9. Water Cycle • The Water Cycle: Water covers the majority of the earth's surface. The water cycle is driven by solar energy that causes evaporation. Gravity plays a role in the movement of water from one place to another. Water enters the atmosphere as a result of transpiration from plants and evaporation from standing water and other surfaces. Water returns to the surface of the earth from the atmosphere when precipitation occurs. Much of the water that enters the soil percolates into the groundwater and slowly flows through pores into bodies of water. The numbers in the figure indicate water flow in km2/yr.

10. Phosphorous Cycle

11. Phosphorus Cycle • The Phosphorus Cycle: Phosphorus is important to living things because it is a component of cell membranes and DNA. In the phosphorus cycle, rocks and soil are the source. Producers pick up phosphorus from the soil and it is then passed on to consumers and decomposers. Consumers return phosphorus to the soil through their wastes and when their bodies decompose

12. Nitrogen Cycle

13. Nitrogen Cycle • The Nitrogen Cycle: Nitrogen is an important element for living things because it is a component of proteins and DNA. Although nitrogen gas, N2, in the atmosphere is plentiful, it must be converted by soil bacteria into compounds that plants can use. Plants use the nitrogen to produce proteins and other organic molecules. The nitrogen moves through the ecosystem as organisms consume other organisms, either living or dead. Some bacteria convert the nitrogen compounds in the soil back to N2, which then enters the atmosphere. Human activities, such as agriculture and industry, have introduced additional nitrogen into the cycle.
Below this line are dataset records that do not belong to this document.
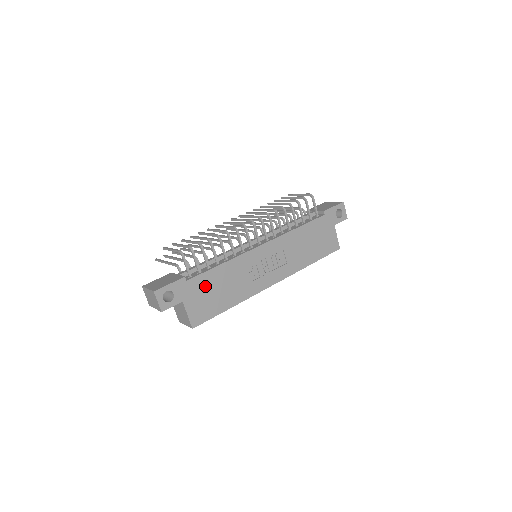
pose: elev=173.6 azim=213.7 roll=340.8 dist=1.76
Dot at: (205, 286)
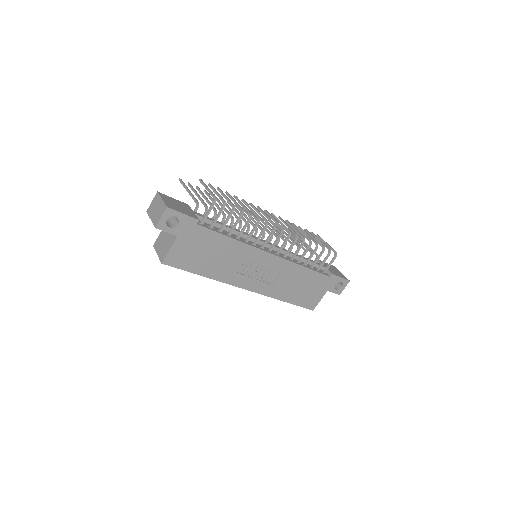
Dot at: (204, 242)
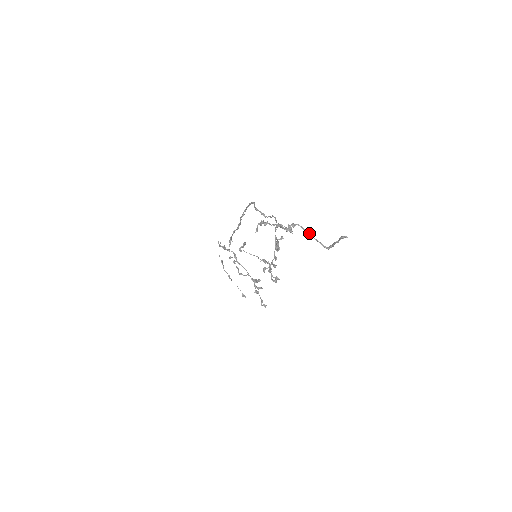
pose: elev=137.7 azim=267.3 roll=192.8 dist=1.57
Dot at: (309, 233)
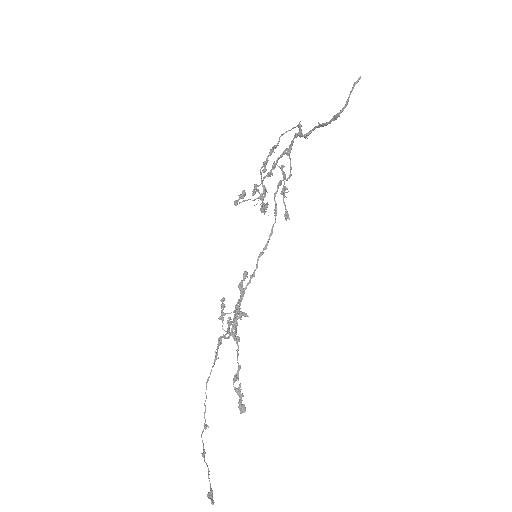
Dot at: (322, 125)
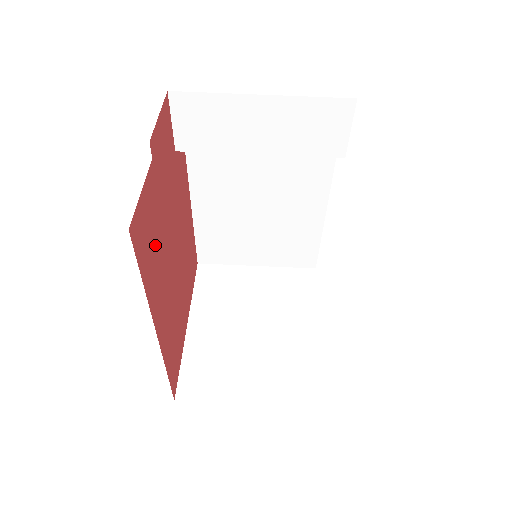
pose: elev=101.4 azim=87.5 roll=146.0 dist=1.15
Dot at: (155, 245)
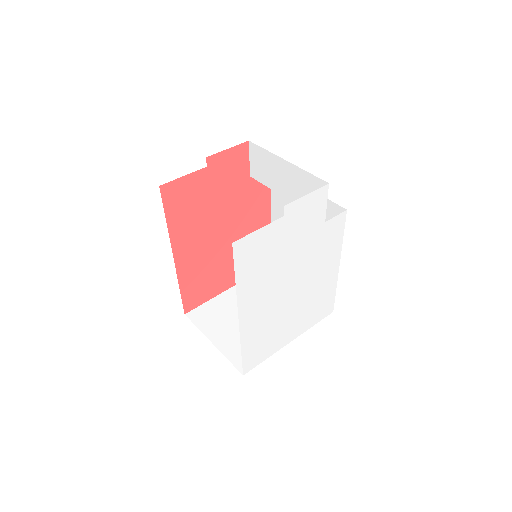
Dot at: (192, 210)
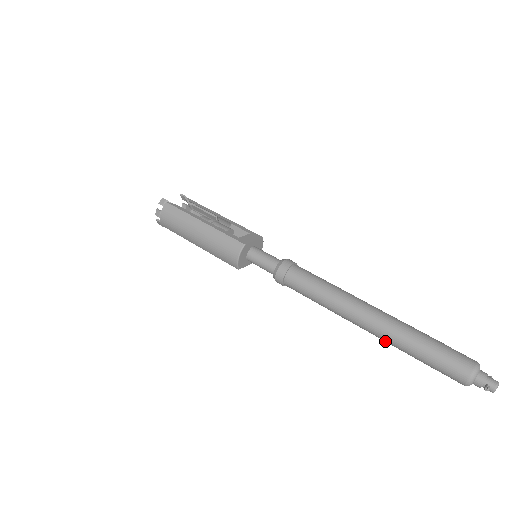
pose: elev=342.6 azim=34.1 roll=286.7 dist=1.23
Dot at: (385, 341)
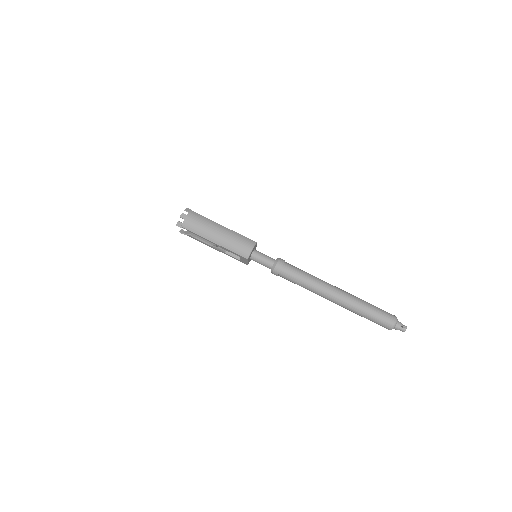
Dot at: (347, 306)
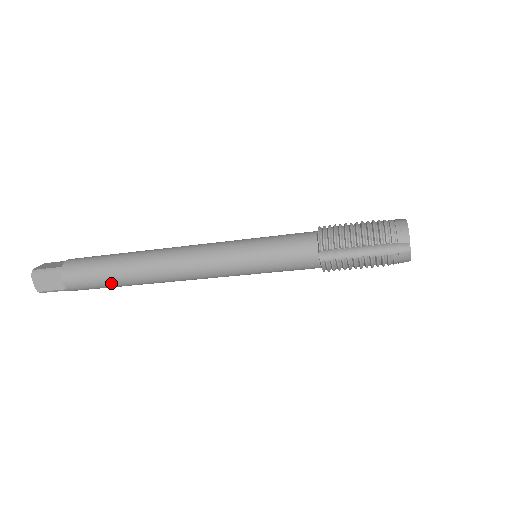
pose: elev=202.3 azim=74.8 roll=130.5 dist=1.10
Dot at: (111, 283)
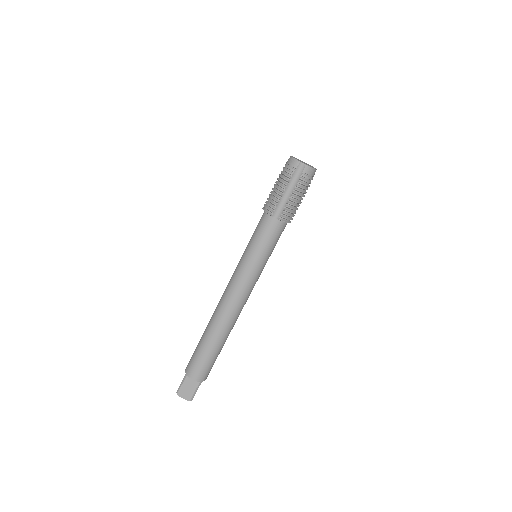
Dot at: (213, 352)
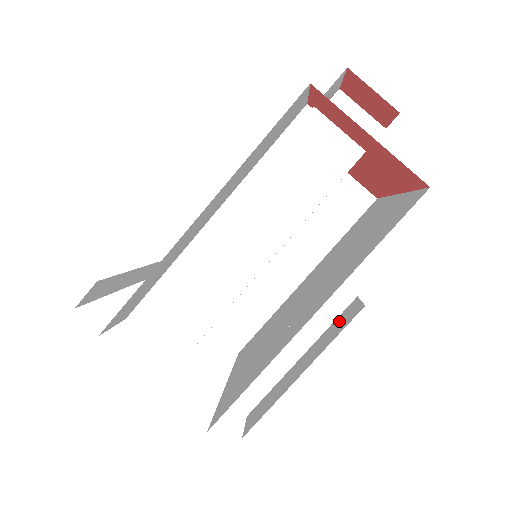
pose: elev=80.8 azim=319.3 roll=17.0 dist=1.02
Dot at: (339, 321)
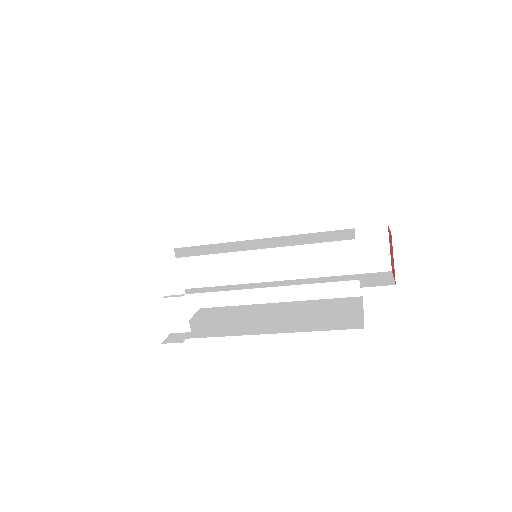
Dot at: occluded
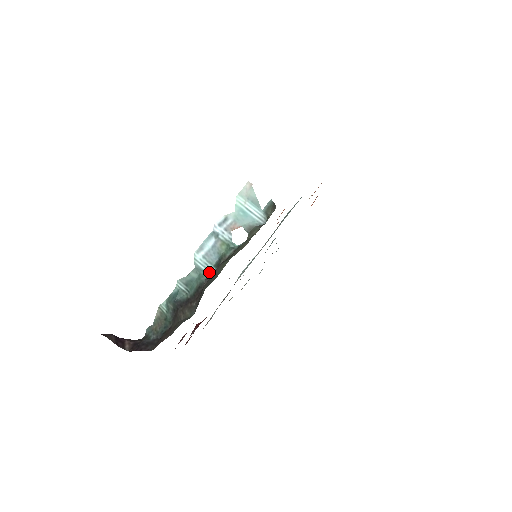
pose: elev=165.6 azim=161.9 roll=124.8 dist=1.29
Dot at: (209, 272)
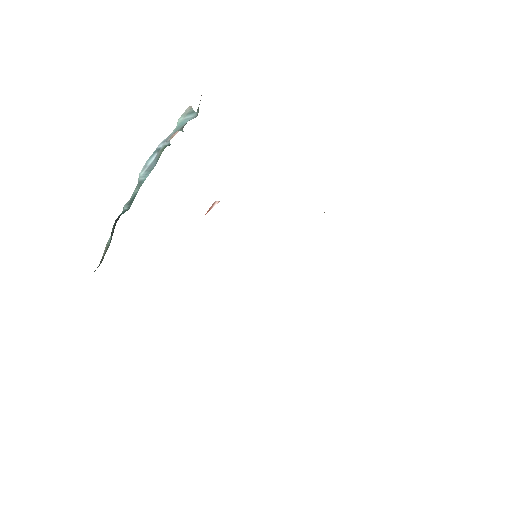
Dot at: (147, 176)
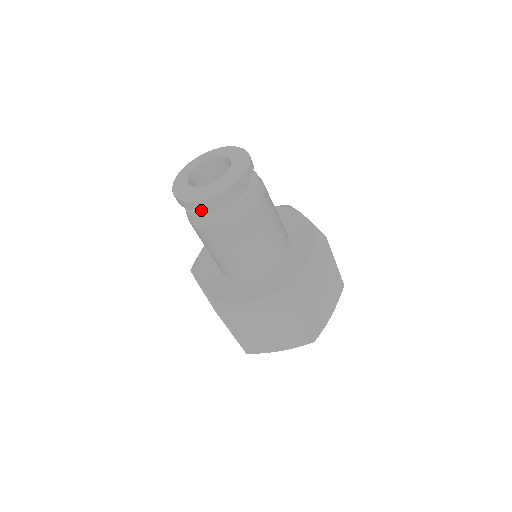
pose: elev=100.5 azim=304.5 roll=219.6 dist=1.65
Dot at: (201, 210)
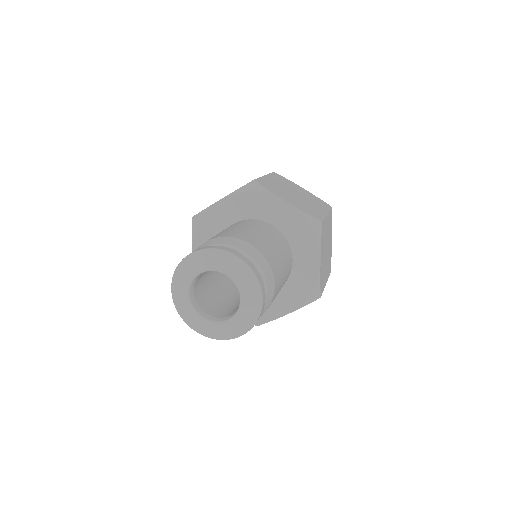
Dot at: occluded
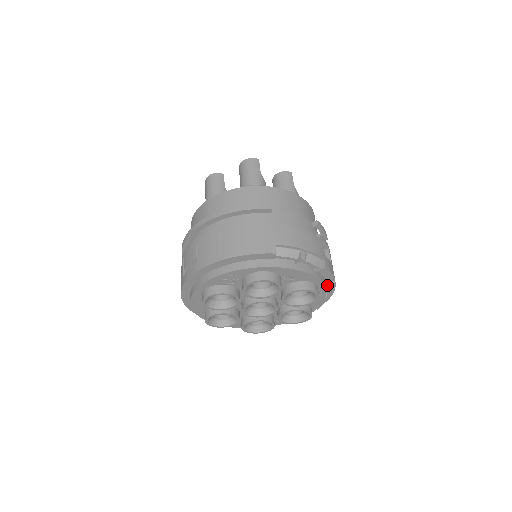
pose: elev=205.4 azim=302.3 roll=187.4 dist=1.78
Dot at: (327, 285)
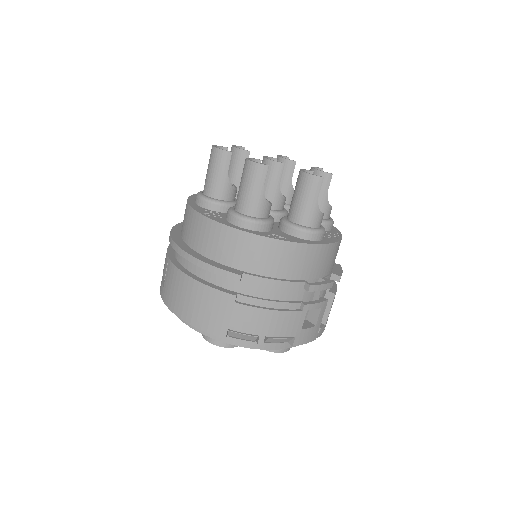
Dot at: occluded
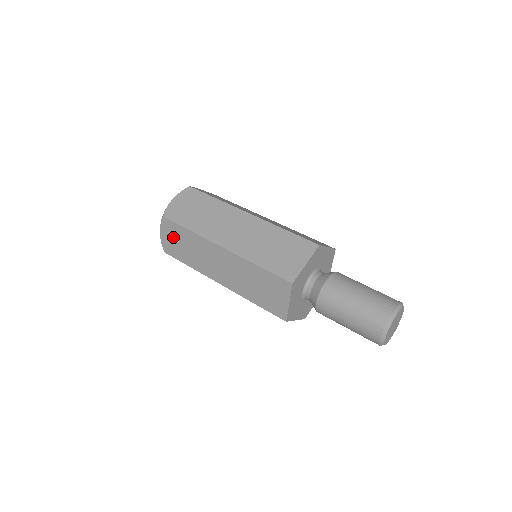
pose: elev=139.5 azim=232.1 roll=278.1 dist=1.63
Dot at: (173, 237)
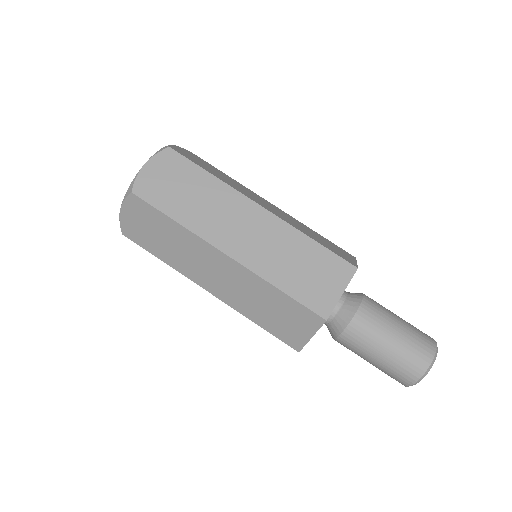
Dot at: occluded
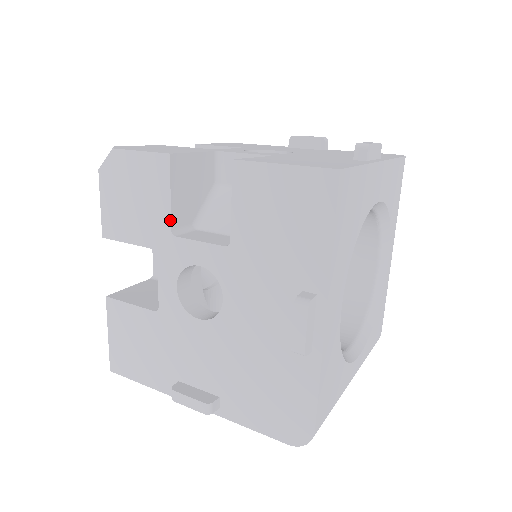
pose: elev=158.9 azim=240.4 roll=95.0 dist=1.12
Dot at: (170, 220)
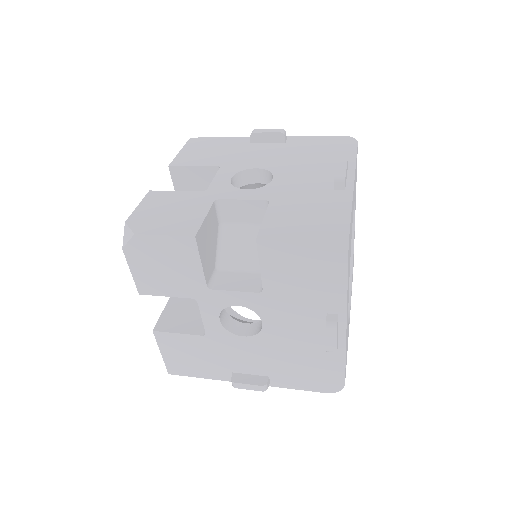
Dot at: (205, 280)
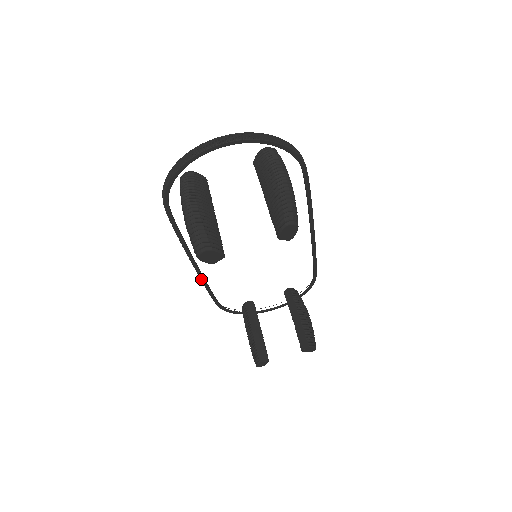
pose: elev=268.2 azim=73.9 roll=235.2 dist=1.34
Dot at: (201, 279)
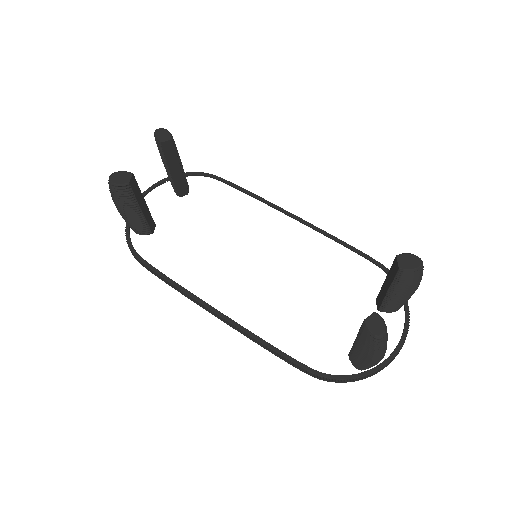
Dot at: (240, 330)
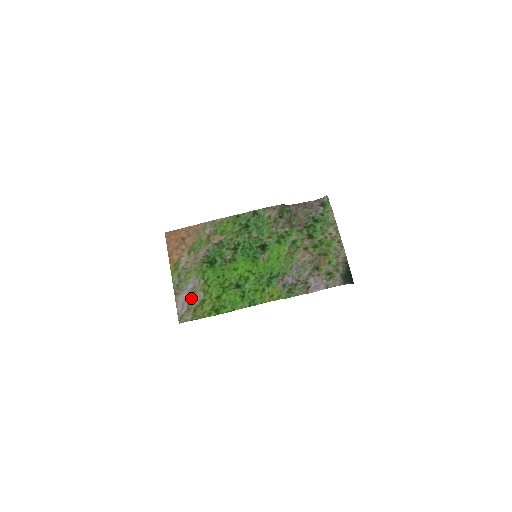
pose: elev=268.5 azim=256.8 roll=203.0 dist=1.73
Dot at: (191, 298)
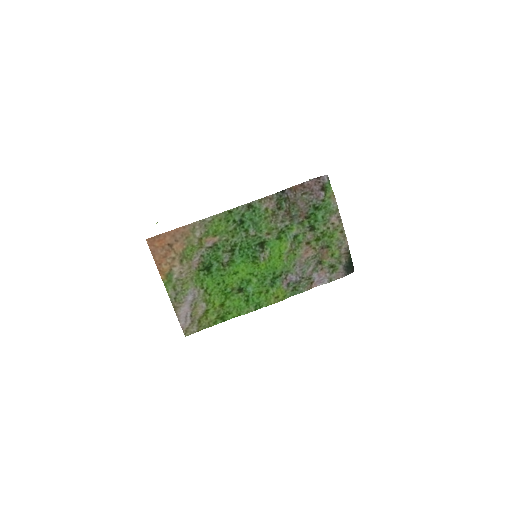
Dot at: (193, 310)
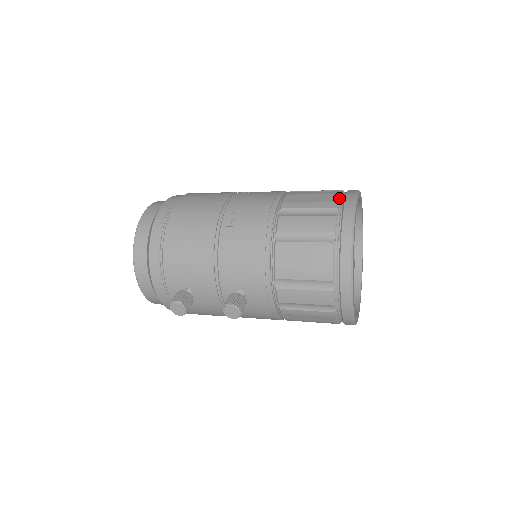
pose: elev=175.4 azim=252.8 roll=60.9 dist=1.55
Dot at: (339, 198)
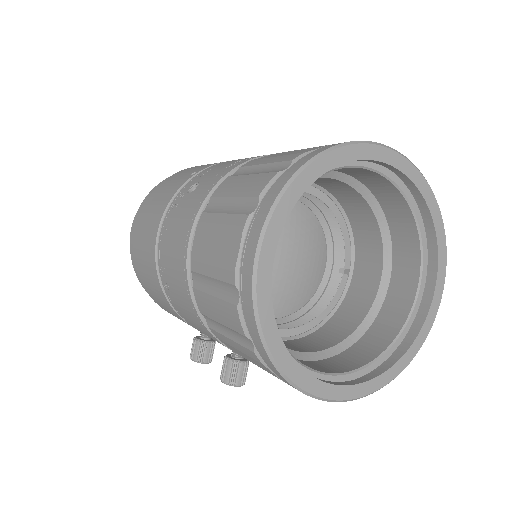
Dot at: (239, 251)
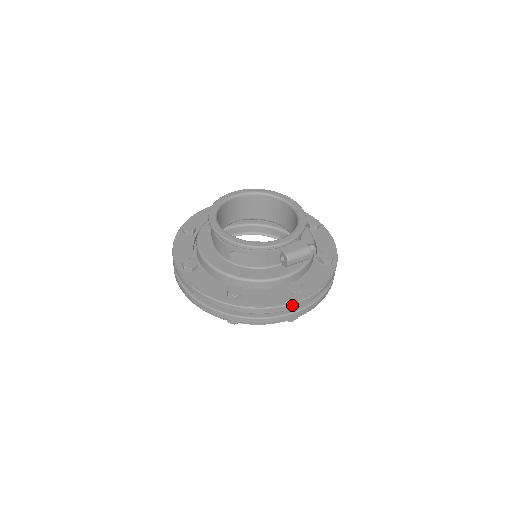
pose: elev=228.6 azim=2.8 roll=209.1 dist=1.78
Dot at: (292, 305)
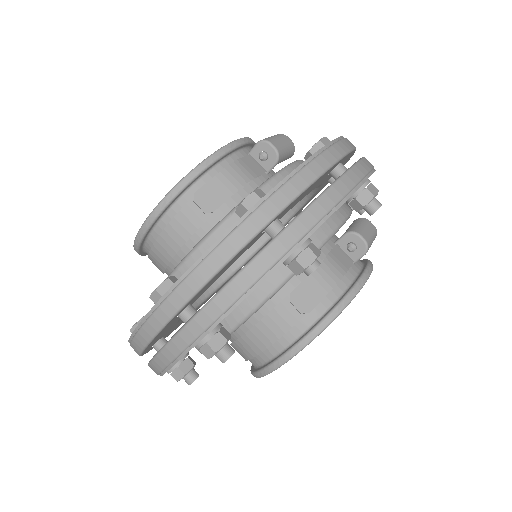
Dot at: (337, 147)
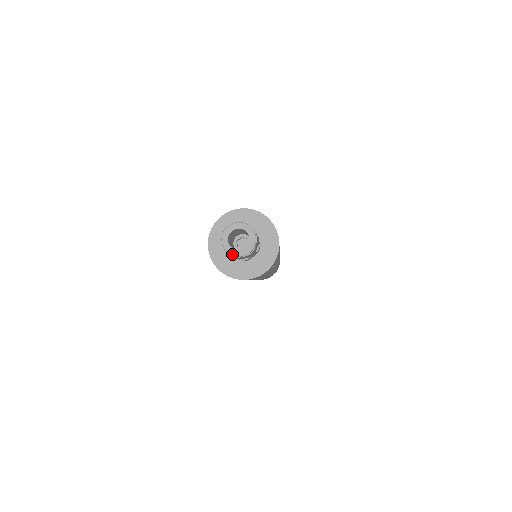
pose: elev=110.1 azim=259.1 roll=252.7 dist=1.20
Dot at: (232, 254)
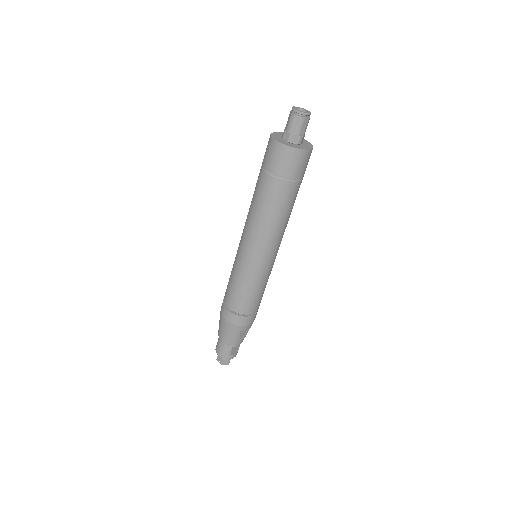
Dot at: (295, 109)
14. Nitrogen Cycle • Many essential nutrients recycle through ecosystems. The nitrogen cycle is one example of this process. All organisms require nitrogen for proteins and nucleic acids. How does this element enter living systems? The atmosphere is about 80% nitrogen gas. Nitrogen is unavailable to plants and animals in this form. In terrestrial communities, nitrogen-fixing bacteria live in the soil or in nodules on the roots of some groups of plants. These bacteria convert nitrogen gas into ammonia, which they use to synthesize the nitrogenous compounds they require. Excess ammonia is released into the soil where nitrifying bacteria convert it into nitrite and nitrate. Nitrate is absorbed by plants and used to produce protein and other important molecules. Now the nitrogen can move through the food chain as plants are consumed by animals. When plants and animals produce wastes or die, the process of decomposition releases nitrogen into the soil as ammonia. There are also denitrifying bacteria. They convert nitrate into nitrogen gas, thus completing the cycle.